[Transcribed page contents]
-.-.-
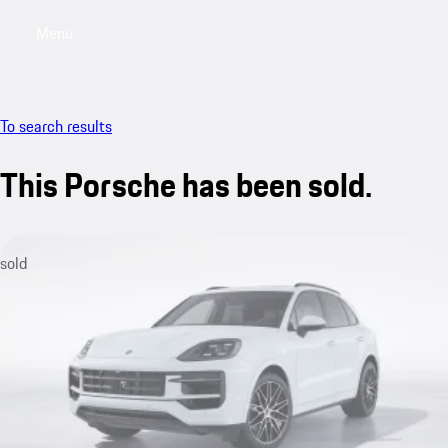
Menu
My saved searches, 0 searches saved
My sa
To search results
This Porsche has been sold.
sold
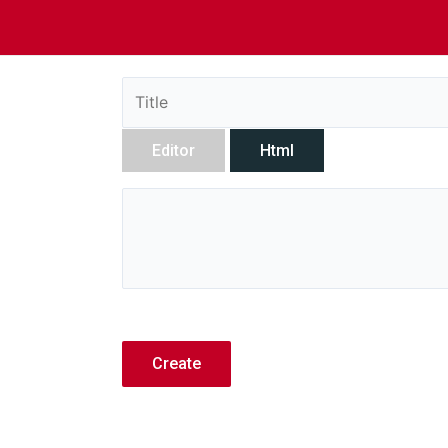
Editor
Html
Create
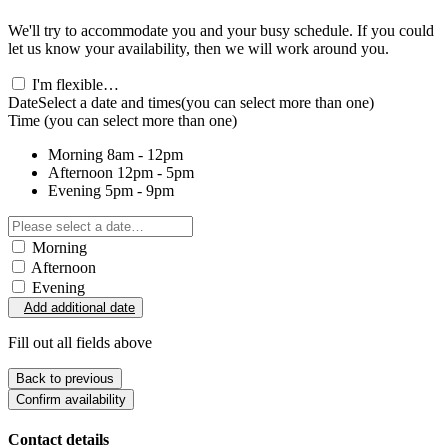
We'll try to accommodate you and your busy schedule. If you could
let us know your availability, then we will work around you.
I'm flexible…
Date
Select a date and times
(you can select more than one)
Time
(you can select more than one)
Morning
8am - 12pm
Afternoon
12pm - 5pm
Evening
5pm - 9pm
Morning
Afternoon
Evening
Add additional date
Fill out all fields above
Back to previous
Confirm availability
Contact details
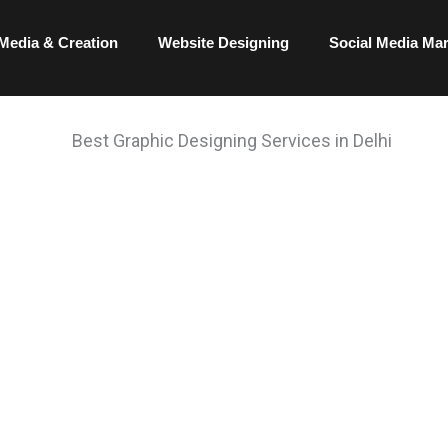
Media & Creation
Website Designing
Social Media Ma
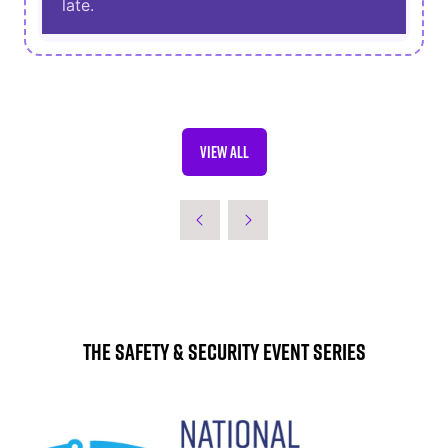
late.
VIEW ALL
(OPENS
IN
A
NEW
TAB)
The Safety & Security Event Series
-.-.-
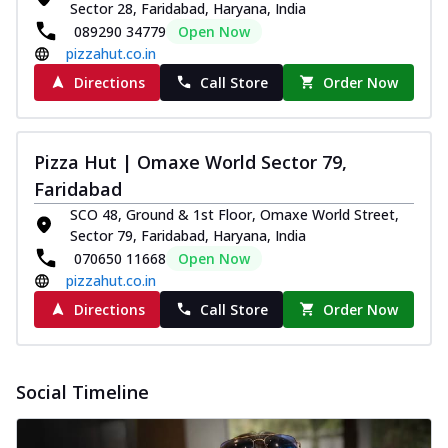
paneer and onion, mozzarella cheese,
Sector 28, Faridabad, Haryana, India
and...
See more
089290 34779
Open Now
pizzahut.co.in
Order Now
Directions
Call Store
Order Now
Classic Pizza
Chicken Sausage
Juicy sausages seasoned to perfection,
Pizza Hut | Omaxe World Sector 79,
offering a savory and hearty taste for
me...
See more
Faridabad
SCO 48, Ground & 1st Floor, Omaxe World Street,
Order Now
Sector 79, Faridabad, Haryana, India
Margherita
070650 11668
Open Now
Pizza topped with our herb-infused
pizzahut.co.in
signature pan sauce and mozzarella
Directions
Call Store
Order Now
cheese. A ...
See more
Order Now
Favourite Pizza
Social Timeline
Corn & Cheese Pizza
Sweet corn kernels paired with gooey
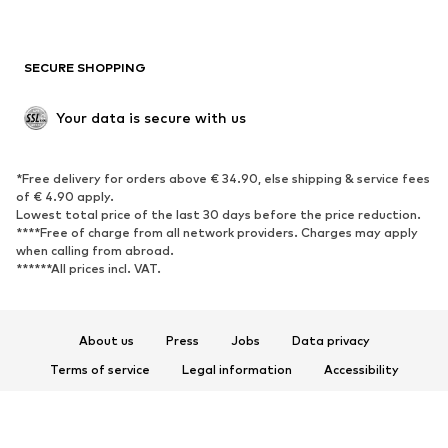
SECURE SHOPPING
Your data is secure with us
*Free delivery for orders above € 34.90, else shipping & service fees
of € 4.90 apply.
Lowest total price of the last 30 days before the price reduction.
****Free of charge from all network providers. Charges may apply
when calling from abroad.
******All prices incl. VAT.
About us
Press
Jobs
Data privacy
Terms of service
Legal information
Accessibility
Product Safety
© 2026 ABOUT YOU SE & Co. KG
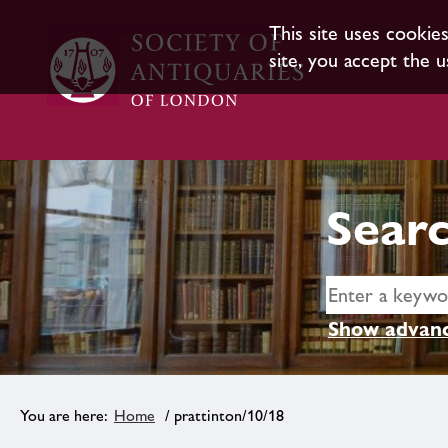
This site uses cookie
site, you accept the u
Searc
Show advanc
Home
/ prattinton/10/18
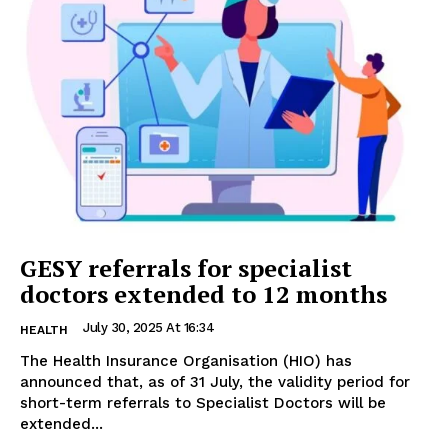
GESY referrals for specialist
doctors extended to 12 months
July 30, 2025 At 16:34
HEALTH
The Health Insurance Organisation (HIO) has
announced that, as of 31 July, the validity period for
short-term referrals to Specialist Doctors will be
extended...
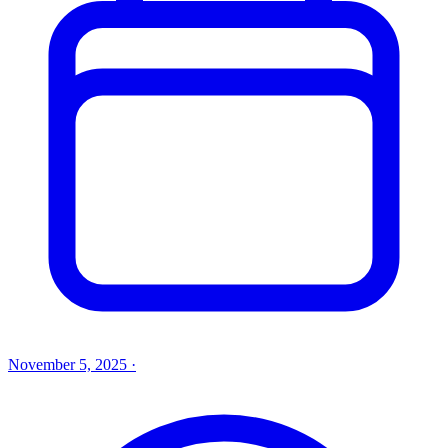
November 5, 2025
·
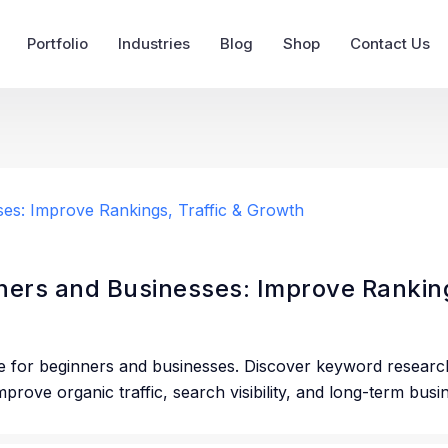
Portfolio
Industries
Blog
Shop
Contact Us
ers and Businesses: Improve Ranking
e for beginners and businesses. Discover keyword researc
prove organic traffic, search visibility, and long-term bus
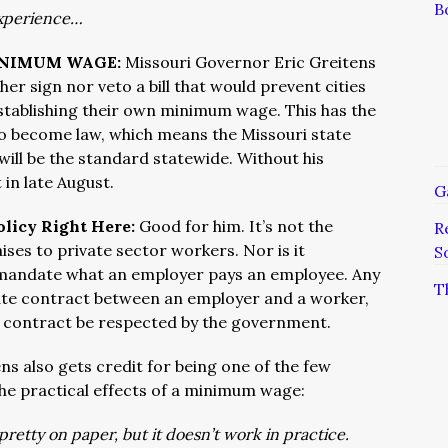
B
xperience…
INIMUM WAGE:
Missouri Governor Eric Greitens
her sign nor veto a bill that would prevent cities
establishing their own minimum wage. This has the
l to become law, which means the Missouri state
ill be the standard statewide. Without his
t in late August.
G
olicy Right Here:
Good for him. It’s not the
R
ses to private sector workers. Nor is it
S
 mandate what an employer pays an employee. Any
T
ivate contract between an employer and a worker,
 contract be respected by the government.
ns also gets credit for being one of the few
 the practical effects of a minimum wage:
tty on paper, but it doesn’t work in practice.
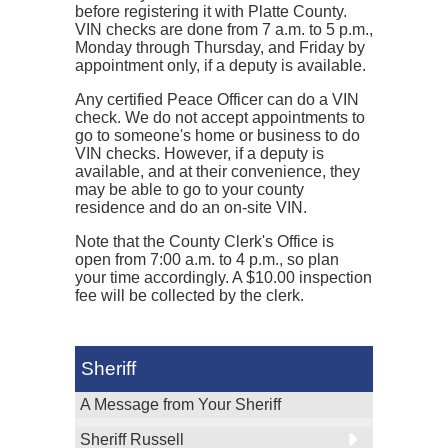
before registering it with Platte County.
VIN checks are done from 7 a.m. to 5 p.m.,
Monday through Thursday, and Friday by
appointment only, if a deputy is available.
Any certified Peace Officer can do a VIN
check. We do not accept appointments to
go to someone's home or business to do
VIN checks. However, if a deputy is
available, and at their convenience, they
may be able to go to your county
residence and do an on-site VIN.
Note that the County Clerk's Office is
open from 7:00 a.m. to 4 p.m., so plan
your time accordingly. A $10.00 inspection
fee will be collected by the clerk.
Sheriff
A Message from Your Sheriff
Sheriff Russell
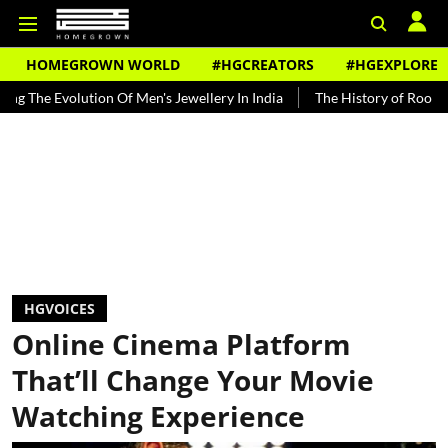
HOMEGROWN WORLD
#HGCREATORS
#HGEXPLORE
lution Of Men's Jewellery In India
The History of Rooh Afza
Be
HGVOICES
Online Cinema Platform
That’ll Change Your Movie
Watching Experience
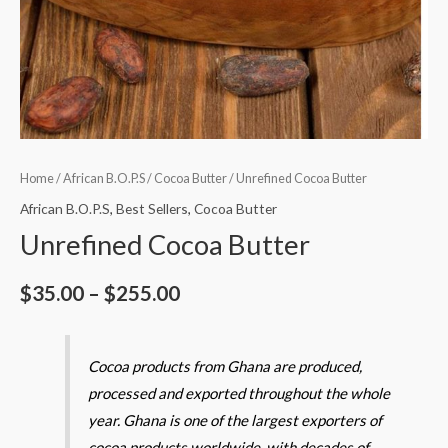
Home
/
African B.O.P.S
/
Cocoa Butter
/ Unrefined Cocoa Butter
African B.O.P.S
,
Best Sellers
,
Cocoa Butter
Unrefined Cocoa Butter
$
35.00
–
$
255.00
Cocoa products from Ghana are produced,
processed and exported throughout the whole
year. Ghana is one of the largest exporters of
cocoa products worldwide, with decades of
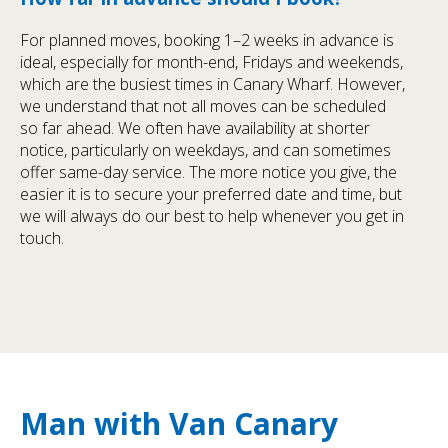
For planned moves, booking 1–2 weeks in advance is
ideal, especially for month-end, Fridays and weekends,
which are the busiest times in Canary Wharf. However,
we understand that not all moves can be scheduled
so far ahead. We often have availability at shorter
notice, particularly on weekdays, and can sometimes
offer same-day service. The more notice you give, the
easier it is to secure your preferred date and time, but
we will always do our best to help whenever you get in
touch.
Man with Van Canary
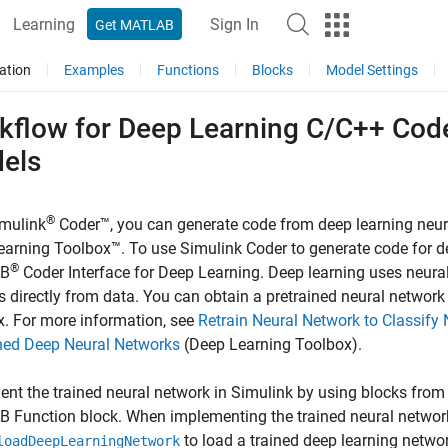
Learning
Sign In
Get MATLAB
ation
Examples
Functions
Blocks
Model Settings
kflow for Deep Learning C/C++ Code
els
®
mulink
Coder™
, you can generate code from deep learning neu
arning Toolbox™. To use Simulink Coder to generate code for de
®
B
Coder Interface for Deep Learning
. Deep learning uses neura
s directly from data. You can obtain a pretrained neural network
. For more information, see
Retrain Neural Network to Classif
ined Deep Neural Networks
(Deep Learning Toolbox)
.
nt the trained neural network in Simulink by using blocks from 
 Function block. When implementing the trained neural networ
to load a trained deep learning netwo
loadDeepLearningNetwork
-.-.-
Work instruction: Put the records from the line with "Media & Creation" up to and including the line with "Social Media Ma" into a Markdown table with columns n and Line, skipping blank lines.

Expected answer:
| n | Line |
|---|---|
| 1 | Media & Creation |
| 2 | Website Designing |
| 3 | Social Media Ma |